In A.A. we learn that since we are alcoholics, we can be uniquely useful people. That is, we can help other alcoholics when perhaps somebody who has not had our experience with drinking could not help them. That makes us uniquely useful. The A.A.s are a unique group of people because they have taken their own greatest defeat and failure and sickness and used it as a means of helping others. We who have been through the same thing are the ones who can best help other alcoholics.

Four Horsemen

“The less people tolerated us, the more we withdrew from society, from life itself. As we became subjects of King Alcohol, shivering denizens of his mad realm, the chilling vapor that is loneliness settled down. It thickened, ever becoming blacker. Some of us sought out sordid places, hoping to find understanding companionship and approval. Momentarily we did – then would come oblivion and the awful awakening to face the hideous Four Horsemen – Terror, Bewilderment, Frustration, Despair.”

“We used to amuse ourselves by cynically dissecting spiritual beliefs and practices when we might have observed that many spiritually-minded persons of all races, colors, and creeds were demonstrating a degree of stability, happiness and usefulness which we should have sought ourselves.

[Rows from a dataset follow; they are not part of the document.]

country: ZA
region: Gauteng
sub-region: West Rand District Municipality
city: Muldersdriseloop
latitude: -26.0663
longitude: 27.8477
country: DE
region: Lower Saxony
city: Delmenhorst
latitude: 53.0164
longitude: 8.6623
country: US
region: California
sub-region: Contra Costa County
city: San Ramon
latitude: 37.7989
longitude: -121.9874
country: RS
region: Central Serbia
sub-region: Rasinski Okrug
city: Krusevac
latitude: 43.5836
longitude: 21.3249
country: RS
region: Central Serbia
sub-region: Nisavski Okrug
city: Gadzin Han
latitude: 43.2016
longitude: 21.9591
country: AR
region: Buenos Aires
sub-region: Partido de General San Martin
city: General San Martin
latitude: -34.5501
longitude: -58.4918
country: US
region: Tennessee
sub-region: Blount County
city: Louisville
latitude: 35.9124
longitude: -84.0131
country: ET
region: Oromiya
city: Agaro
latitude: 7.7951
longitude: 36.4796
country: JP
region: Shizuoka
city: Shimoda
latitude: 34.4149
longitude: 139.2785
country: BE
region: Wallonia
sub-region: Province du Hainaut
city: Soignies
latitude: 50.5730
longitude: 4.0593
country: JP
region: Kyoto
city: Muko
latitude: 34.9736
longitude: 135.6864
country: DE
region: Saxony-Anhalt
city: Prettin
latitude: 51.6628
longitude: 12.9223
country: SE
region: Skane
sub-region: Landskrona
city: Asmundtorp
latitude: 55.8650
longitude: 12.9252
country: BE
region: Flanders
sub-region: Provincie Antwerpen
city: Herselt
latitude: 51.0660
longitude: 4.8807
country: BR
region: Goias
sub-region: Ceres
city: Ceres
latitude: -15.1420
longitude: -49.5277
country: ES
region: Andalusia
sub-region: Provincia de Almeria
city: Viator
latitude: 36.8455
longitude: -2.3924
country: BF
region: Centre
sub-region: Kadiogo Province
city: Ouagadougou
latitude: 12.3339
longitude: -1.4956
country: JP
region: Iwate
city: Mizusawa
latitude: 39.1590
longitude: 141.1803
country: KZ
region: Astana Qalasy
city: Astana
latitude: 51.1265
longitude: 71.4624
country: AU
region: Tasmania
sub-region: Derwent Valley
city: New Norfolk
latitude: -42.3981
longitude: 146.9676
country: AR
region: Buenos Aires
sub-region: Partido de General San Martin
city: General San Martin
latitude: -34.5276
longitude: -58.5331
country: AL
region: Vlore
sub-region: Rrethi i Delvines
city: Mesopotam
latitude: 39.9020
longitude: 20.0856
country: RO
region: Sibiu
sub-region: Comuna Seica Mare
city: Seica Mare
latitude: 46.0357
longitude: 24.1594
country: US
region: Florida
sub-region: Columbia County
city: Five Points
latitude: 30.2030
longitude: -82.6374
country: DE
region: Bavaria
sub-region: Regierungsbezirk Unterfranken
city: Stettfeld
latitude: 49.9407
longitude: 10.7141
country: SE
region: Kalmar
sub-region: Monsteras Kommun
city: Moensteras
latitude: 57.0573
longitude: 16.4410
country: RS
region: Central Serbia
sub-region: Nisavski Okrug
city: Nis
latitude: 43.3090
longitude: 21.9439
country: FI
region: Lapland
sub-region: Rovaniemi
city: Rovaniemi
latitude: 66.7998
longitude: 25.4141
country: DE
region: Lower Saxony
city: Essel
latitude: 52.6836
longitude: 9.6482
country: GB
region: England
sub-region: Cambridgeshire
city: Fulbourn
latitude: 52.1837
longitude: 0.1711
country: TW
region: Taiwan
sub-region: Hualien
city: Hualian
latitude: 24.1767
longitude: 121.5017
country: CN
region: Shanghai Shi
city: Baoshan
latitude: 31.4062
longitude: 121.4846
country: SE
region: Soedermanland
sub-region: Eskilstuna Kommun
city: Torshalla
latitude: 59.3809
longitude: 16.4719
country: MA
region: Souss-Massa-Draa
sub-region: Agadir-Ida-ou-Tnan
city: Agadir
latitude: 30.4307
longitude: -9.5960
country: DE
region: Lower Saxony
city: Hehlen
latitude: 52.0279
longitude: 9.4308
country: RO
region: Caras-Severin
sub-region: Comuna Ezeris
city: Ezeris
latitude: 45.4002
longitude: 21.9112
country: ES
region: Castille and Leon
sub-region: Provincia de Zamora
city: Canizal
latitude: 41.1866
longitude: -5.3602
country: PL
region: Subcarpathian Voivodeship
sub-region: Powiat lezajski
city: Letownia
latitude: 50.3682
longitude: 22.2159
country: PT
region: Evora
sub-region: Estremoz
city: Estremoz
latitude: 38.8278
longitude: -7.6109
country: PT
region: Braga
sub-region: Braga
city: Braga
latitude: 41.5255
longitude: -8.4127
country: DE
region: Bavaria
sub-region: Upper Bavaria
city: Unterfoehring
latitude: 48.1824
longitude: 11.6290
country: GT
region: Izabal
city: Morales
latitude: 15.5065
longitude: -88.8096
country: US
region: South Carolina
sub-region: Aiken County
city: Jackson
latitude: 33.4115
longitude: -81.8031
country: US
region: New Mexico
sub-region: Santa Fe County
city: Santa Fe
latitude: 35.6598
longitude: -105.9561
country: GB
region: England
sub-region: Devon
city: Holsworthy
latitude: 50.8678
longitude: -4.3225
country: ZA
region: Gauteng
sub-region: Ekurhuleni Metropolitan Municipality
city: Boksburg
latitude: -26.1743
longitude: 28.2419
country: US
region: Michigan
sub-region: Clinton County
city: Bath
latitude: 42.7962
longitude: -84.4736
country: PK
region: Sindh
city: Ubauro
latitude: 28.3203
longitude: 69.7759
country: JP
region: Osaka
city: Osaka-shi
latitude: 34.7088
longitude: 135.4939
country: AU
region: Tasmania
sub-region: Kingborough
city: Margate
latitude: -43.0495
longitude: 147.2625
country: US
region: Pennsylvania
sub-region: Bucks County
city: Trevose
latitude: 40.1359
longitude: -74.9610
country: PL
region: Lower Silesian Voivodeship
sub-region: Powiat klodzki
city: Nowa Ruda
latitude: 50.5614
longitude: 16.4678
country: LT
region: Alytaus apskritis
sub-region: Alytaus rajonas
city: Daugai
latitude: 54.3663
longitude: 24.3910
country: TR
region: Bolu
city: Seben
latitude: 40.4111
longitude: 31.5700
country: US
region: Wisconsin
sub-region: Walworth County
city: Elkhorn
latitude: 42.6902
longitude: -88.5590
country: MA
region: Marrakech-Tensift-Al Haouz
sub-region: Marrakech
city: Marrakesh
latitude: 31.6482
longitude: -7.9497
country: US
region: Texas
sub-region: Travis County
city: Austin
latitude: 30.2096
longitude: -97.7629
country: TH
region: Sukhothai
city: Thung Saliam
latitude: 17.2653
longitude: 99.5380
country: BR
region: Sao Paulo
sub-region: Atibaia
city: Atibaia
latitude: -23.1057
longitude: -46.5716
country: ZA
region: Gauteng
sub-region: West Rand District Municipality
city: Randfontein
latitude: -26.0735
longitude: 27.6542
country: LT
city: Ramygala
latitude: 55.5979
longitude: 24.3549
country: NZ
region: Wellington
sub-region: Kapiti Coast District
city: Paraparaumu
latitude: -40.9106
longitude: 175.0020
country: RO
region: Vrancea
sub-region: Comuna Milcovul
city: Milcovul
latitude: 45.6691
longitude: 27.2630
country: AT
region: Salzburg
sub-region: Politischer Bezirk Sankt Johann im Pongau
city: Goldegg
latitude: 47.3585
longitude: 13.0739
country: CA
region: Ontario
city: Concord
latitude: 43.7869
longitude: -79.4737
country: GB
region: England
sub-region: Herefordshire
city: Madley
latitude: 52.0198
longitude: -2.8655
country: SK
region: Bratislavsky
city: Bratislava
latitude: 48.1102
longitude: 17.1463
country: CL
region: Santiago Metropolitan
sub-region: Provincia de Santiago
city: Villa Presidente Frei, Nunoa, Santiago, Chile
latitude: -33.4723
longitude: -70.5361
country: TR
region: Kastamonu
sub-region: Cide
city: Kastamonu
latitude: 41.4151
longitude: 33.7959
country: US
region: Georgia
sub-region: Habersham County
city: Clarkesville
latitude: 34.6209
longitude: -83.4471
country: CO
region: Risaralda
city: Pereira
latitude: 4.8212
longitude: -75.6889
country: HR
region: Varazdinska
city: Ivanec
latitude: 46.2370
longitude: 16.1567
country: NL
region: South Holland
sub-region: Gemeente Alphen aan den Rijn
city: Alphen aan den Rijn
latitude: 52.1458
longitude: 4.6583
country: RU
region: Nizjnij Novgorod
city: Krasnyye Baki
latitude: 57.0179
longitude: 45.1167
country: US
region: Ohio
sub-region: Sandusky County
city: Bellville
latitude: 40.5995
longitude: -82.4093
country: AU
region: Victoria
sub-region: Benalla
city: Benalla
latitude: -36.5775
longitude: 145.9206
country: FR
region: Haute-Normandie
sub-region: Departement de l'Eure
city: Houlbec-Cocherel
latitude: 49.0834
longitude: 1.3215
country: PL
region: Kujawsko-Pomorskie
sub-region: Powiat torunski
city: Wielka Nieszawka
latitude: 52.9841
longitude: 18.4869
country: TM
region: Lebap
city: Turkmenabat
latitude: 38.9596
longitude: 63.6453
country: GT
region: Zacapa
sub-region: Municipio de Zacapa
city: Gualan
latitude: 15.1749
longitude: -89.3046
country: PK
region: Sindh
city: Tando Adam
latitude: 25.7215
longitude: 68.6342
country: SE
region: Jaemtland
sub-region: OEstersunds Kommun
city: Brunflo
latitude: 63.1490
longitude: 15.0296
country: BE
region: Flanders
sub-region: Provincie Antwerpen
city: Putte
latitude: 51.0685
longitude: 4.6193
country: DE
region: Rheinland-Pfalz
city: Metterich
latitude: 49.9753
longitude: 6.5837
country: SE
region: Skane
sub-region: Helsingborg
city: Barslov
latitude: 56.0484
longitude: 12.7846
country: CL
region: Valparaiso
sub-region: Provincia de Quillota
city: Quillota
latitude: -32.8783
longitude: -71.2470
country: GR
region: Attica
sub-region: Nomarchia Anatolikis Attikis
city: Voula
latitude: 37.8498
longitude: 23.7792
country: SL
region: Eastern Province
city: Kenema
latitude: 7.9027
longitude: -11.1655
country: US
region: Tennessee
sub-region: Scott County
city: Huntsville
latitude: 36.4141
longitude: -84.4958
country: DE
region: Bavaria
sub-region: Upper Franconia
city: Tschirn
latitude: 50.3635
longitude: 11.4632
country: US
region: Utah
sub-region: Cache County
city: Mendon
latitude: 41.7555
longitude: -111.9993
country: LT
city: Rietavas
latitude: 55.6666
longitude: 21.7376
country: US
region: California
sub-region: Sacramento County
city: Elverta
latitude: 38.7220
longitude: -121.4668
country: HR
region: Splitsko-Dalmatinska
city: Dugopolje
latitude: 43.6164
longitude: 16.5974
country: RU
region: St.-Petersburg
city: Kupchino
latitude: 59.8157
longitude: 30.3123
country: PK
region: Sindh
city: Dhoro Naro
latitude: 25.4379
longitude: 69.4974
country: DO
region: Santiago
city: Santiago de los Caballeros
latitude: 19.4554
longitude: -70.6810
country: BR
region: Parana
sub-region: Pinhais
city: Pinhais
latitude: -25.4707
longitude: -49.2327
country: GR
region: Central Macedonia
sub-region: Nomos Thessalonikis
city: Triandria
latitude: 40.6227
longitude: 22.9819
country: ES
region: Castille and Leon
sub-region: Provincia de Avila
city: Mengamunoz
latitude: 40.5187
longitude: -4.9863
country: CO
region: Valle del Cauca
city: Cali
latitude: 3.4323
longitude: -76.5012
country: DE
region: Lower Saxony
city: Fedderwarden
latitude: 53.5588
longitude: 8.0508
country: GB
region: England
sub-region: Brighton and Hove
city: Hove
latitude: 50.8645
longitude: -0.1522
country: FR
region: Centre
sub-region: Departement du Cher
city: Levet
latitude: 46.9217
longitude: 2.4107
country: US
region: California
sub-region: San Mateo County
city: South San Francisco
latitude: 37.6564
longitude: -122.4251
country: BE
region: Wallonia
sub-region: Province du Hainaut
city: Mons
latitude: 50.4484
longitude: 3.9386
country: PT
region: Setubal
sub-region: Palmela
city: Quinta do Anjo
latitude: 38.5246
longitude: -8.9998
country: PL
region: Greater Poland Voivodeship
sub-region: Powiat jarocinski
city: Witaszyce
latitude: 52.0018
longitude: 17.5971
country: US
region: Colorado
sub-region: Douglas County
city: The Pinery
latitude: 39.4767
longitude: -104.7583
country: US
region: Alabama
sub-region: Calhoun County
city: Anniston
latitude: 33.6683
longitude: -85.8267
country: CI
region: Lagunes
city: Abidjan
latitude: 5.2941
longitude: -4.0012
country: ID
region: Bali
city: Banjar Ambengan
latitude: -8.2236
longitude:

Instead, we looked at the human defects of these people and sometimes used their shortcomings as a basis of wholesale condemnation. We talked of intolerance, while we were intolerant ourselves. We missed the reality and the beauty of the forest because we were diverted by the ugliness of some of its trees. We never gave the spiritual side of life a fair hearing.”

“A.A. is no success story in the ordinary sense of the word. It is a story of suffering transmuted, under grace, into spiritual progress.”

Step Six: Were entirely ready to have God remove all these defects of character.
“It is plain for everybody to see that each sober A.A. member has been granted a release from this very obstinate and potentially fatal obsession. So in a very complete and literal way, all A.A.’s have ‘become entirely ready’ to have God remove the mania for alcohol from their lives. And God has proceeded to do exactly that. “Having been granted a perfect release from alcoholism, why then shouldn’t we be able to achieve by the same means a perfect release from every other difficulty or defect? This is a riddle of our existence, the full answer to which may be only in the mind of God”.